Stored records
══════════

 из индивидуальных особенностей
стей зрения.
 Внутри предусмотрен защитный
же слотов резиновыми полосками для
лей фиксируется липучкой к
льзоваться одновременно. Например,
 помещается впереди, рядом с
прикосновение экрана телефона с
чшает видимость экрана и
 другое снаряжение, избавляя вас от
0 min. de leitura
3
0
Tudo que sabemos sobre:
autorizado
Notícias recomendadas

══════════

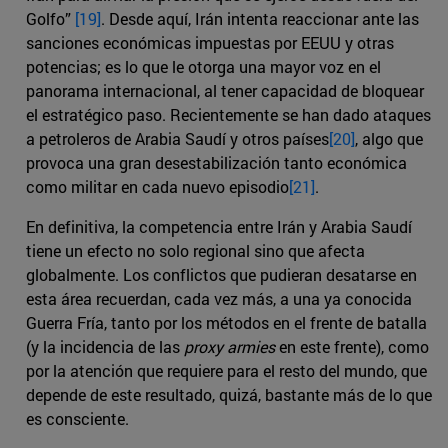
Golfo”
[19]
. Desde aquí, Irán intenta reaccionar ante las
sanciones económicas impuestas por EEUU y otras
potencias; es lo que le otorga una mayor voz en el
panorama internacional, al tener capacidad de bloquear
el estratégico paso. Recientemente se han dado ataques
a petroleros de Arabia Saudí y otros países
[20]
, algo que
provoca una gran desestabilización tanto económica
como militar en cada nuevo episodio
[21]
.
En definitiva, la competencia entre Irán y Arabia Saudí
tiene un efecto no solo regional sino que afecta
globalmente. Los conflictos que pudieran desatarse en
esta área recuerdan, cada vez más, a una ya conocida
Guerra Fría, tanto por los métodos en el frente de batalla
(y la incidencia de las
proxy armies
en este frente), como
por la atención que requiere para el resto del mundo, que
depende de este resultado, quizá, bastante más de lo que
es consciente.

══════════

■ THE TASK ■
Above are the entries. Output exactly the lines beginning with the line that has "же слотов резиновыми полосками для" and ending with the line that has "Notícias recomendadas".

■ OUTPUT OF THE EXERCISE ■
же слотов резиновыми полосками для
лей фиксируется липучкой к
льзоваться одновременно. Например,
 помещается впереди, рядом с
прикосновение экрана телефона с
чшает видимость экрана и
 другое снаряжение, избавляя вас от
0 min. de leitura
3
0
Tudo que sabemos sobre:
autorizado
Notícias recomendadas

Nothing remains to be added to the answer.